Dans les régions de l’Est et de l’Adamaoua, au Cameroun, une fièvre dorée s’est emparée des sols. Les sites miniers se multiplient, mais l’État camerounais peine à en maîtriser l’exploitation. Des milliards de francs cfa, issus de l’extraction artisanale et industrielle, disparaissent chaque année dans des circuits frauduleux, alimentant des fortunes à l’étranger.

Les dessous d’une exploitation incontrôlée

Les mines d’or du Cameroun, qu’elles soient légales ou clandestines, génèrent des revenus colossaux. Pourtant, une part significative de ces richesses échappe totalement au trésor public. Les réseaux criminels, souvent protégés par des complicités locales, exportent illégalement des quantités astronomiques d’or vers des pays comme les Émirats arabes unis, notamment Dubaï. Ces pratiques, bien que connues, restent difficiles à éradiquer en raison de l’ampleur des réseaux impliqués.

Les autorités camerounaises tentent de réguler ce secteur, mais les moyens manquent pour traquer efficacement les fraudeurs. Les sites miniers, souvent isolés, sont difficiles à surveiller. Les mineurs artisanaux, exploités et mal payés, voient leur travail servir de couverture à des opérations bien plus lucratives et illégales.

Mineurs d'or au travail dans la région de Betare Oya, Cameroun

Des milliards partis en fumée : les mécanismes d’un pillage organisé

Les chiffres sont accablants : des centaines de tonnes d’or quittent chaque année le Cameroun sans laisser de trace dans les comptes nationaux. Les méthodes utilisées sont variées : faux documents, sous-évaluation des exportations, ou encore transport clandestin via des frontières poreuses. Les réseaux criminels, souvent liés à des acteurs internationaux, profitent de la porosité des contrôles douaniers et de la corruption endémique pour blanchir ces métaux précieux.

Les complicités locales : un frein à la régulation

Au Cameroun, certains responsables administratifs et politiques seraient impliqués dans ces trafics.

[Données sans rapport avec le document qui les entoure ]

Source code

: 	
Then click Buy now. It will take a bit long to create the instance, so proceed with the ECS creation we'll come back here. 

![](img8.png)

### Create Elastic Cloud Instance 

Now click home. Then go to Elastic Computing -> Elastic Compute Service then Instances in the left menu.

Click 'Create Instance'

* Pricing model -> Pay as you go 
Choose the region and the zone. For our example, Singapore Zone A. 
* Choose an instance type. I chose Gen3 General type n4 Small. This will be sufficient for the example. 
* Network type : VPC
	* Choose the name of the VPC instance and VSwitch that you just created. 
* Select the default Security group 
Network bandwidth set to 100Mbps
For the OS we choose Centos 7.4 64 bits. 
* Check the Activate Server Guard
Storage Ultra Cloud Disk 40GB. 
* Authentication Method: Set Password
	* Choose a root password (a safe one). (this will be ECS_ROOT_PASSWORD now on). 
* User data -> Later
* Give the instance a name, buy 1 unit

Les promesses de réformes restent lettre morte, faute de volonté politique réelle ou de moyens suffisants. Les mineurs artisanaux, souvent réduits à la précarité, deviennent malgré eux les maillons d’une chaîne criminelle qu’ils ne maîtrisent pas. Leur exploitation illustre l’échec des politiques publiques à encadrer un secteur aussi lucratif que chaotique.

Que faire face à cette hémorragie financière ?

Pour endiguer ce phénomène, les experts s’accordent sur plusieurs pistes : renforcer les contrôles douaniers, digitaliser la traçabilité de l’or, sanctionner les complices locaux et internationaux, et enfin, améliorer les conditions de vie des mineurs artisanaux pour qu’ils ne soient plus des victimes consentantes de ce système. Mais ces mesures nécessitent une volonté politique sans faille et une coopération internationale accrue, notamment avec les pays de transit comme les Émirats arabes unis.

Le Cameroun, doté de ressources naturelles considérables, pourrait tirer un profit bien plus conséquent de son or. Encore faut-il que l’État reprenne le contrôle de ce secteur, avant que des générations de Camerounais ne soient privées de ce trésor qui, légalement, devrait leur revenir.